Tribune had set a self-imposed March 31 deadline to announce a spin-off, buyout or reorganization.

In addition to the Zell bid, the Tribune considered a competing offer from Los Angeles billionaires Eli Broad and Ron Burkle.

The company has been under pressure from key shareholders to boost its stock price and, along with others in the newspaper industry, has been losing readers and advertisers to the Internet. Tribune is the nation's second biggest newspaper publisher after Gannett Co.

Tribune said Zell plans to invest $315 million in the deal and will eventually become chairman of the Chicago-based company's board when the buyout is complete sometime in the fourth quarter.

The buyout will be conducted as a two-part deal, the company said. The first stage, expected to be completed in the second quarter, will involve a cash tender offer of $34 per share for 126 million shares, more than half of the outstanding Tribune shares. The remaining shares will be purchased later at the same $34 per share price.

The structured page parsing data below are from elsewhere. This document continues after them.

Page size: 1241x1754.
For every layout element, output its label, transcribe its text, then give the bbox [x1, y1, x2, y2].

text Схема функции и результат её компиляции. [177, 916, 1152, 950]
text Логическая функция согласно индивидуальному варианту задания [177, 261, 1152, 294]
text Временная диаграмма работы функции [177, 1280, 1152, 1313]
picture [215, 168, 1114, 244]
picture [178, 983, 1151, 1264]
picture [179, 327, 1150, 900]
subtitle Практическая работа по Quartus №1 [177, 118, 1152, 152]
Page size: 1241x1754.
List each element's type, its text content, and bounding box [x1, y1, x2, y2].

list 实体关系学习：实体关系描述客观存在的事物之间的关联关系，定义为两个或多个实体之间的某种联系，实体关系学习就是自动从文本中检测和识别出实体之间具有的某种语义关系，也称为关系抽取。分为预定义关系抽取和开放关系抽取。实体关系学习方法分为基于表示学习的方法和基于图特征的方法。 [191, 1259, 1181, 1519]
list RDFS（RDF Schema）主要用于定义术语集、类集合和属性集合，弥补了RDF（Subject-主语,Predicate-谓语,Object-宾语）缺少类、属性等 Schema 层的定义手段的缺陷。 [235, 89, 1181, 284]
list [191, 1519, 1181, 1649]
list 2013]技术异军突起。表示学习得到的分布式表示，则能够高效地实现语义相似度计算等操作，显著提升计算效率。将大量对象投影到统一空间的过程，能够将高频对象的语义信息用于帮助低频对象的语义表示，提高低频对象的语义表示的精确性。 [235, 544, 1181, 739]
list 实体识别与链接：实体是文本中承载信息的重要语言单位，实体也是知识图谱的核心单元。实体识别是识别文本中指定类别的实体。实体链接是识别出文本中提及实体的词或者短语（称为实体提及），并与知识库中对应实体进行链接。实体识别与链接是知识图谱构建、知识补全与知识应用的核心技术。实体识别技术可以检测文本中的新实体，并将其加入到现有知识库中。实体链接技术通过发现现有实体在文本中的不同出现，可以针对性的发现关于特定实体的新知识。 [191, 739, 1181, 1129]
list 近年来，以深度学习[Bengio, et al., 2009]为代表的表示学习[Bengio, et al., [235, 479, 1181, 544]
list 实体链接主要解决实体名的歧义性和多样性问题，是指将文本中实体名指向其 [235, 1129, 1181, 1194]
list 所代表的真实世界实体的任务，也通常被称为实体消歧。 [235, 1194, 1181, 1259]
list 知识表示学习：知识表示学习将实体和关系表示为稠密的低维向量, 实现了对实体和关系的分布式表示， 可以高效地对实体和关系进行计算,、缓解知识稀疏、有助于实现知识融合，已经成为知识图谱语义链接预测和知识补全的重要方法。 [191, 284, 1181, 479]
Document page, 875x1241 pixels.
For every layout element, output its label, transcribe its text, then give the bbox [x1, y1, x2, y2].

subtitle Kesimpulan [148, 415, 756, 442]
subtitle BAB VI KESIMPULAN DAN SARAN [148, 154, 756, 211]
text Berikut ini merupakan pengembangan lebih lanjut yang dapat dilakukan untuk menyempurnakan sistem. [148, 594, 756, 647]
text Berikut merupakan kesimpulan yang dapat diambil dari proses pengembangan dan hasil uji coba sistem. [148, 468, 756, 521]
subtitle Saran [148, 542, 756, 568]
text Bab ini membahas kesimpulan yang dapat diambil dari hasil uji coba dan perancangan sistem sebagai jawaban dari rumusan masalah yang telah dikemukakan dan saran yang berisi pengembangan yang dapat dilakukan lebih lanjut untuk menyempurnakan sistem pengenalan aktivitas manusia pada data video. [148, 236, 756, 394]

Broad and Burkle also had offered $34-per-share, and the company's board reportedly spent much of the weekend sifting through the two offers.

Tribune has about 240 million shares outstanding, according to a regulatory filing.

"The strategic review process was rigorous and thorough," William Osborn, a Tribune director who led the review process, said in a statement. "We determined that this course of action provides the greatest certainty for achieving the highest value for all shareholders and is in the best interest of investors and employees."